#### DATASET EXTRACT:
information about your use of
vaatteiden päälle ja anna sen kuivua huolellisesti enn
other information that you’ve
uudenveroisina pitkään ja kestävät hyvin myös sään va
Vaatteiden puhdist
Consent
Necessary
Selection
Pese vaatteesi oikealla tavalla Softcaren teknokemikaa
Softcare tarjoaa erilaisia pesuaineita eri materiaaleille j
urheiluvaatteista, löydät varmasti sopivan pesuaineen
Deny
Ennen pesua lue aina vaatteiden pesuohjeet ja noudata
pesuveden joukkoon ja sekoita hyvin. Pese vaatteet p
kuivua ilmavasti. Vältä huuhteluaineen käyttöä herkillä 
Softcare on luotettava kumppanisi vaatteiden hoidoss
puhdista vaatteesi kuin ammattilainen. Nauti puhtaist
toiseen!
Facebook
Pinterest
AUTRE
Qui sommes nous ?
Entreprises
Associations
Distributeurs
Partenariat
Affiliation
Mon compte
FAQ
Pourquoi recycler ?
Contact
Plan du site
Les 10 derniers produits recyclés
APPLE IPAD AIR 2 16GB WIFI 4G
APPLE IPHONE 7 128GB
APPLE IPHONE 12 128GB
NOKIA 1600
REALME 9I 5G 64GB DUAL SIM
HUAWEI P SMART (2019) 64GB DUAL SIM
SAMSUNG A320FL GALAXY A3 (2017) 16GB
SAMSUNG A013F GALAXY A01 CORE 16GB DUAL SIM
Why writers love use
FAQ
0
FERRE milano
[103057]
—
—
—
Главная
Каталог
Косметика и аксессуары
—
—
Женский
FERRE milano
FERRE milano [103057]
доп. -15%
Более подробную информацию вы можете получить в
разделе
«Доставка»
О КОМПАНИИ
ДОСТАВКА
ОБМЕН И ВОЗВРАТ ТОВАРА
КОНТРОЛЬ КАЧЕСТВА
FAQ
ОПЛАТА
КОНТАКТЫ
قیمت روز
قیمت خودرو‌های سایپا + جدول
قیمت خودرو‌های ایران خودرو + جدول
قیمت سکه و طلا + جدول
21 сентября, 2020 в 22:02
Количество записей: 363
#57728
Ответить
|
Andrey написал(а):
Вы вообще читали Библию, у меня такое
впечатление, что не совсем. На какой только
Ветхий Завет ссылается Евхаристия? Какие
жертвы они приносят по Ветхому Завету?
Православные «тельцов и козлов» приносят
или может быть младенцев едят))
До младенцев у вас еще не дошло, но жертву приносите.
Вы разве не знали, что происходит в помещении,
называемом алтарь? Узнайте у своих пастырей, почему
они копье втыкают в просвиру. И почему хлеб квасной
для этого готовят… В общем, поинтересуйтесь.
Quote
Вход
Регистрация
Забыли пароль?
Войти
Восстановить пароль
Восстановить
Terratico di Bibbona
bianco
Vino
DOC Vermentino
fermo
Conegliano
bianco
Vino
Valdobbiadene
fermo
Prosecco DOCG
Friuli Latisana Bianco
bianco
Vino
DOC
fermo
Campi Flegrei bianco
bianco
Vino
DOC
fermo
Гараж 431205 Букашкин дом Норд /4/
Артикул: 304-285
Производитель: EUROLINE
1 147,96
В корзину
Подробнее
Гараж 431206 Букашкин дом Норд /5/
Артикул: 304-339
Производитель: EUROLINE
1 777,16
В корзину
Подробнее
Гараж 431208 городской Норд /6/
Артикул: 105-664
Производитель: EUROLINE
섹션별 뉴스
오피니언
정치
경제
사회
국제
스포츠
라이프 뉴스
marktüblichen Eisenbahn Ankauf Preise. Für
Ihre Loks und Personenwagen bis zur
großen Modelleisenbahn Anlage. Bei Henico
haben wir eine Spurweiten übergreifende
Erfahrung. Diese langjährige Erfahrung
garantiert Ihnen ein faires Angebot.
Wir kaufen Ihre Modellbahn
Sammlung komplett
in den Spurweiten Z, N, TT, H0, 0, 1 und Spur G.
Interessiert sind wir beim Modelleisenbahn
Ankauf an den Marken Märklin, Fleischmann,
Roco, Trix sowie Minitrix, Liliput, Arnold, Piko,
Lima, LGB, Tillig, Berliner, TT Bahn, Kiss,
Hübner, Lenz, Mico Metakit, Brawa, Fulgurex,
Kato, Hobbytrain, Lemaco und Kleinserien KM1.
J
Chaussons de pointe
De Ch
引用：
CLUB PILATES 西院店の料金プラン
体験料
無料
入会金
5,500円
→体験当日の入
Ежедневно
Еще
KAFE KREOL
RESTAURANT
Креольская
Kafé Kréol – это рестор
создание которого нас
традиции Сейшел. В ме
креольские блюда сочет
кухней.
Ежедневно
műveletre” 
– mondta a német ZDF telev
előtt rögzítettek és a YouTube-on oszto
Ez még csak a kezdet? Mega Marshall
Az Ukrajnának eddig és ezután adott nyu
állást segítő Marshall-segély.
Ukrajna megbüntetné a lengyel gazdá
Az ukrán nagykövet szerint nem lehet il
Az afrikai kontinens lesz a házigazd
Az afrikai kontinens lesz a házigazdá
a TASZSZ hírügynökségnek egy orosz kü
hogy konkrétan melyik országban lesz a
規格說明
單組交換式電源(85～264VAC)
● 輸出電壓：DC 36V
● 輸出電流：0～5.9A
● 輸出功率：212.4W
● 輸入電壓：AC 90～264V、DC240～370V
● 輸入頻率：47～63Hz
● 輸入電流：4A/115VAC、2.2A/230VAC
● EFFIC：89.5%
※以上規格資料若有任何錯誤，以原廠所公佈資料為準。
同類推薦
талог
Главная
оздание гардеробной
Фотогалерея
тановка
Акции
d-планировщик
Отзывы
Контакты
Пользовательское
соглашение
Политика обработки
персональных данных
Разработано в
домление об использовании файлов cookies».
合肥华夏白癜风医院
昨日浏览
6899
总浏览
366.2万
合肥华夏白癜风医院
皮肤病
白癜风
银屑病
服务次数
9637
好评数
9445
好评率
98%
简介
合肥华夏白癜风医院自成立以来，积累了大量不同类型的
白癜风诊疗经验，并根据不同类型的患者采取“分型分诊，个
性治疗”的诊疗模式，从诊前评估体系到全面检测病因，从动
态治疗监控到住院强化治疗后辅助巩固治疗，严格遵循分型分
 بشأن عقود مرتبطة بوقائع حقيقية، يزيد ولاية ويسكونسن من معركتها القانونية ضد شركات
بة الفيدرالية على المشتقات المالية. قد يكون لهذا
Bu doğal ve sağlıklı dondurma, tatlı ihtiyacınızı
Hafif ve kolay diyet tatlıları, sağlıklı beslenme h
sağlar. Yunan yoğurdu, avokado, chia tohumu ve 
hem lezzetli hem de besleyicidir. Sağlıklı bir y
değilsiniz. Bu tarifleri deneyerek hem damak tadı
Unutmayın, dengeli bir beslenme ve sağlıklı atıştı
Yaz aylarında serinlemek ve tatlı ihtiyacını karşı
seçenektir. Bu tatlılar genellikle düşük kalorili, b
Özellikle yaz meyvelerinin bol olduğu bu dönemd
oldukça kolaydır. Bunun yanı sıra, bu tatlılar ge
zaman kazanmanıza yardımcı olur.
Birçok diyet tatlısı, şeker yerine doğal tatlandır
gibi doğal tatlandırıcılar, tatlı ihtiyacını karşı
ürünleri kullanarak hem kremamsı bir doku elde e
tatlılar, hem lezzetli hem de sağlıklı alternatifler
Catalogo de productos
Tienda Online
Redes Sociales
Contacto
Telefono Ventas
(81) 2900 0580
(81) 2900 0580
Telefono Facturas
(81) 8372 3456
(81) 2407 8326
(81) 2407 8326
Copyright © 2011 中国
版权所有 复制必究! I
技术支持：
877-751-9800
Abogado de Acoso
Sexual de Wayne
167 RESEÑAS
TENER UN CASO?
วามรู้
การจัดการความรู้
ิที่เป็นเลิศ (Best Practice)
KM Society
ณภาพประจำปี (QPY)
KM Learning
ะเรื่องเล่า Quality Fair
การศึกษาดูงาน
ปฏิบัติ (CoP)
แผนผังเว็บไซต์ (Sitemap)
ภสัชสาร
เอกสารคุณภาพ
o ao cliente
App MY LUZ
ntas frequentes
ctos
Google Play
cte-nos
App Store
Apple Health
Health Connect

#### PROBLEM STATEMENT:
Tell how many lines in the data contain the word "DUAL", answering with that number and no other text.

#### EXERCISE RESPONSE:
3